Thomas Cousar’s new program, Project Bridge, is just a continuation of his ongoing mission to change the lives of minority adolescent boys.

Cousar currently has 13 students enrolled in the mentoring program at C.C. Griffin Middle School in Cabarrus County. He expects the group to grow to at least 25.

“We’re just trying to change lives of these youths,” he said, adding that their goal is to “bridge the gap between adolescence and adulthood.”

He said most of the boys in Project Bridge come from single-parent homes – specifically, homes without fathers.

Those young men need positive male role models in their lives.

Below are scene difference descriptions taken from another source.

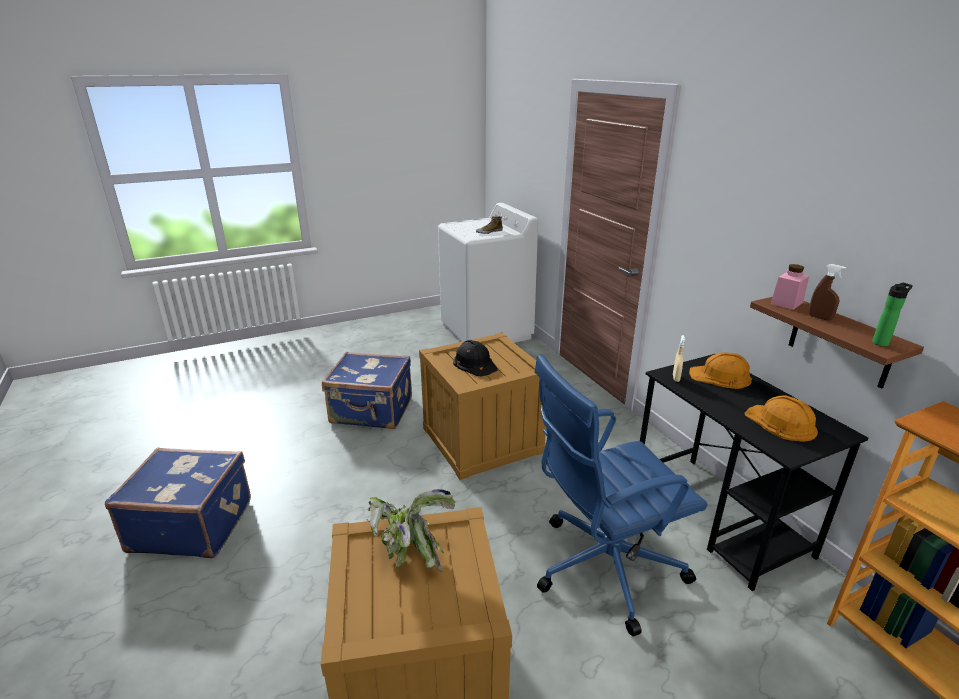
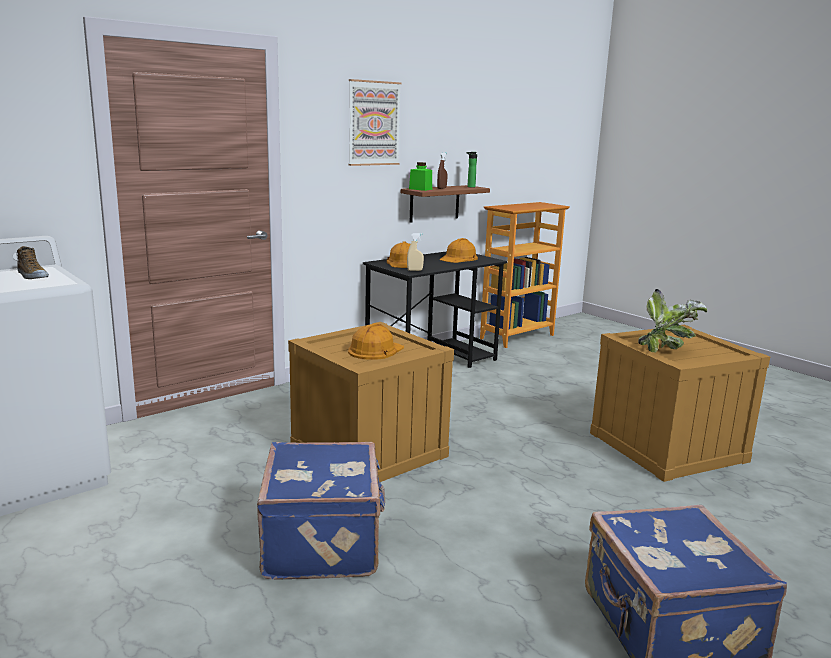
camera: 105 degrees left, 10 degrees down
(475, 363) = (375, 350): black hard hat -> orange hard hat
(603, 567) = (513, 396): blue office chair -> none
(765, 195) = (373, 123): none -> picture
(786, 303) = (420, 189): pink jar -> green jar

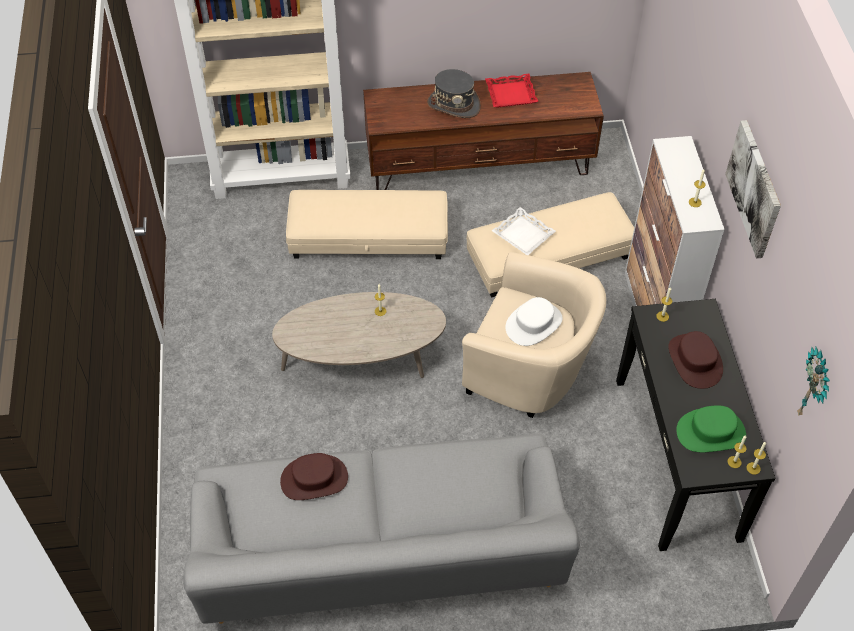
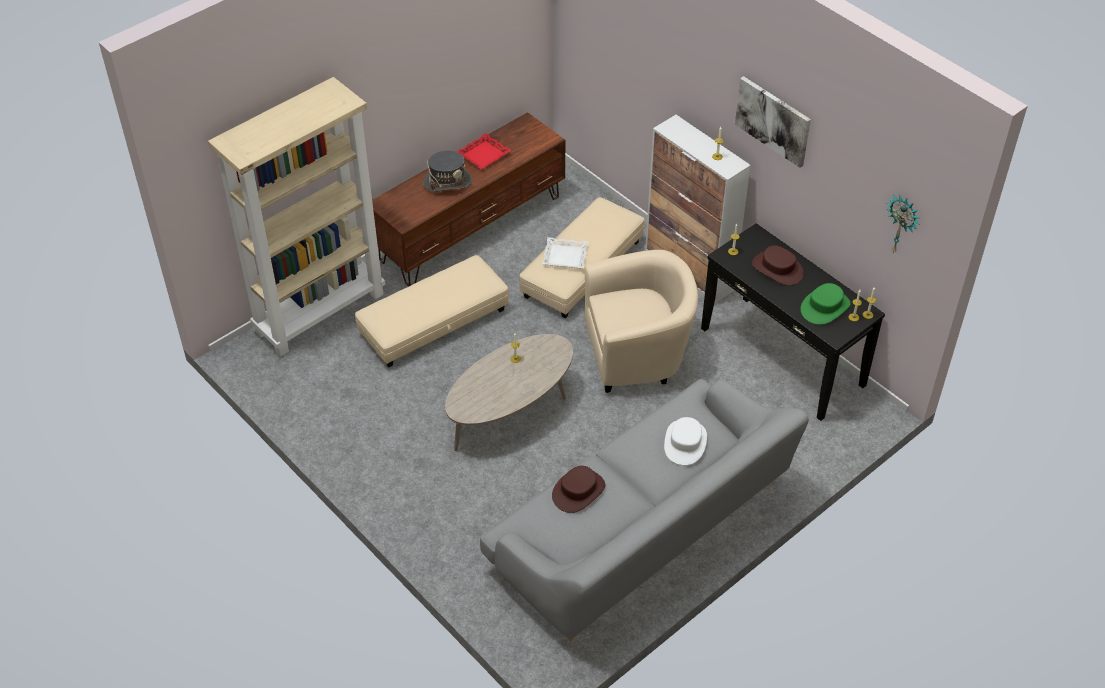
camera: 35 degrees left, 5 degrees down
(534, 324) = (635, 309): white hat -> white hat (685, 443)

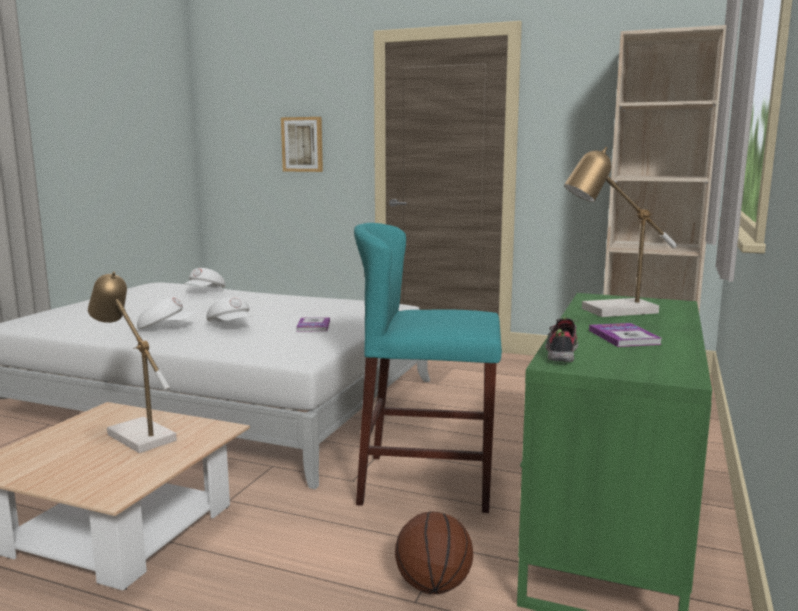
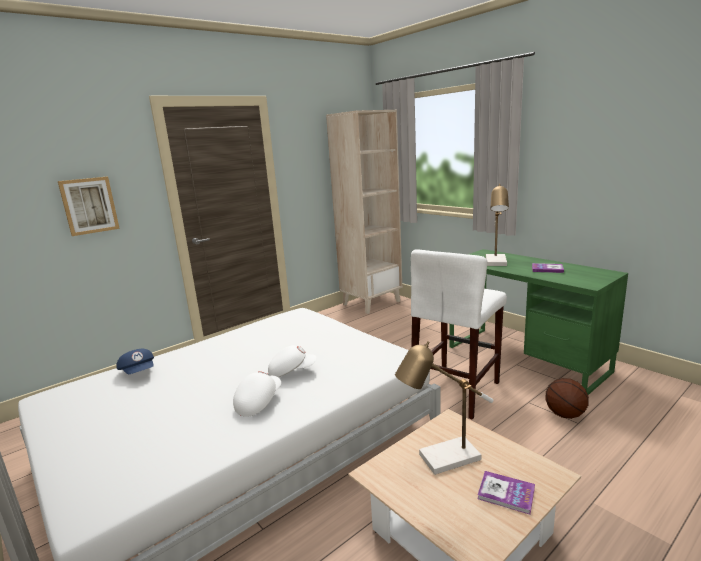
camera: 60 degrees left, 5 degrees up
(205, 291) = (139, 372): white cap -> blue cap
(313, 326) = (324, 343): book -> book (506, 493)
(427, 483) = (456, 391): turquoise stool -> white stool
(561, 353) = (572, 281): shoe -> none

That’s why Cousar and a handful of his friends have made a commitment to investing in the lives of these boys.

“Most middle schoolers struggle,” Cousar said. “We try to be that bridge to help them.”

Project Bridge meets by grades on Tuesdays, Wednesdays and Thursdays during the school days, and again on Thursday nights for all participating students.

The program officially started in February, and just received nonprofit status a few weeks ago.

“We have a great relationship [with the school],” Cousar said, adding that the teachers and guidance counselors let them know ways they can best help the students.

While Project Bridge only operates at C.C. Griffin Middle School right now, one could argue that the group was born in Rowan County when Cousar was a houseparent at Nazareth Children’s home for five years.

“I’ve been working with kids for all my life,” he said.

It was there he received training on how to build relationships with families and that he started the Young Men’s Club.

“We’ve done a lot of volunteering,” he said. “We’ve always been about the community.”

Not only did the group spend time volunteering in the community, but they would meet weekly to read “Letters to a Young Brother” by Hill Harper.

“We’d read a couple pages and then we’d just talk about it,” Cousar said.

The book focuses on the problems that most middle school students are focused on, including school, experiencing death, drugs and gangs.

“This book has been a gold mine for me in interacting with the children,” he said.

In early June, Cousar hopes to be able to take the boys on a retreat to Stone Mountain, Ga., for team and relationship-building activities.

They currently have $2,150, but would like to raise $5,000 to cover the expenses of the cabins, food, supplies and rental vans for the trip.